**AIM**. Reproduce every line of the records below verbatim, in the same order and with no changes.

* BEGIN SUPPLIED MATERIAL *

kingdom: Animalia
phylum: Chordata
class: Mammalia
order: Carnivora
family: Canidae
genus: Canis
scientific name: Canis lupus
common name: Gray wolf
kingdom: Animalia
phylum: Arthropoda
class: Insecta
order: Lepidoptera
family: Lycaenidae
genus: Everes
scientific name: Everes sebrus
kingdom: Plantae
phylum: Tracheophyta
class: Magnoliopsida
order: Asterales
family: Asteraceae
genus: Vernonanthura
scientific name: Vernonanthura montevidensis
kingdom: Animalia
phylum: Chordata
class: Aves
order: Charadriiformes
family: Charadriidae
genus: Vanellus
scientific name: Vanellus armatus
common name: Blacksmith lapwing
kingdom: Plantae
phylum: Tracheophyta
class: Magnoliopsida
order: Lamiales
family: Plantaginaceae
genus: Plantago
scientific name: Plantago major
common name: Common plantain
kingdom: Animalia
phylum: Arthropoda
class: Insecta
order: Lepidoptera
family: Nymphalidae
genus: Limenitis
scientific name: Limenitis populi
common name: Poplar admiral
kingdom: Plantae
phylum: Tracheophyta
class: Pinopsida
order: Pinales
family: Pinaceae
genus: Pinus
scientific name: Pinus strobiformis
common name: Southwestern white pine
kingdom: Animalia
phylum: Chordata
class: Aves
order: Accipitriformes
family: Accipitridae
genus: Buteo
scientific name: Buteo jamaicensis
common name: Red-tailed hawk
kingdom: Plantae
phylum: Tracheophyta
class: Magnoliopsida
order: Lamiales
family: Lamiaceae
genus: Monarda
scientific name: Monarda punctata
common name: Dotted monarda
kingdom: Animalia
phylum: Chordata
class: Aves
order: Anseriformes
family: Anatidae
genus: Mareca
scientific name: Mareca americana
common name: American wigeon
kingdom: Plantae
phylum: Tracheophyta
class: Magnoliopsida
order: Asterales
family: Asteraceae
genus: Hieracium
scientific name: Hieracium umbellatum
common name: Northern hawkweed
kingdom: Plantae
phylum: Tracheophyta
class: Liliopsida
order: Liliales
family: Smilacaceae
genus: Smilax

* END SUPPLIED MATERIAL *

**TASK RESPONSE**.
kingdom: Animalia
phylum: Chordata
class: Mammalia
order: Carnivora
family: Canidae
genus: Canis
scientific name: Canis lupus
common name: Gray wolf
kingdom: Animalia
phylum: Arthropoda
class: Insecta
order: Lepidoptera
family: Lycaenidae
genus: Everes
scientific name: Everes sebrus
kingdom: Plantae
phylum: Tracheophyta
class: Magnoliopsida
order: Asterales
family: Asteraceae
genus: Vernonanthura
scientific name: Vernonanthura montevidensis
kingdom: Animalia
phylum: Chordata
class: Aves
order: Charadriiformes
family: Charadriidae
genus: Vanellus
scientific name: Vanellus armatus
common name: Blacksmith lapwing
kingdom: Plantae
phylum: Tracheophyta
class: Magnoliopsida
order: Lamiales
family: Plantaginaceae
genus: Plantago
scientific name: Plantago major
common name: Common plantain
kingdom: Animalia
phylum: Arthropoda
class: Insecta
order: Lepidoptera
family: Nymphalidae
genus: Limenitis
scientific name: Limenitis populi
common name: Poplar admiral
kingdom: Plantae
phylum: Tracheophyta
class: Pinopsida
order: Pinales
family: Pinaceae
genus: Pinus
scientific name: Pinus strobiformis
common name: Southwestern white pine
kingdom: Animalia
phylum: Chordata
class: Aves
order: Accipitriformes
family: Accipitridae
genus: Buteo
scientific name: Buteo jamaicensis
common name: Red-tailed hawk
kingdom: Plantae
phylum: Tracheophyta
class: Magnoliopsida
order: Lamiales
family: Lamiaceae
genus: Monarda
scientific name: Monarda punctata
common name: Dotted monarda
kingdom: Animalia
phylum: Chordata
class: Aves
order: Anseriformes
family: Anatidae
genus: Mareca
scientific name: Mareca americana
common name: American wigeon
kingdom: Plantae
phylum: Tracheophyta
class: Magnoliopsida
order: Asterales
family: Asteraceae
genus: Hieracium
scientific name: Hieracium umbellatum
common name: Northern hawkweed
kingdom: Plantae
phylum: Tracheophyta
class: Liliopsida
order: Liliales
family: Smilacaceae
genus: Smilax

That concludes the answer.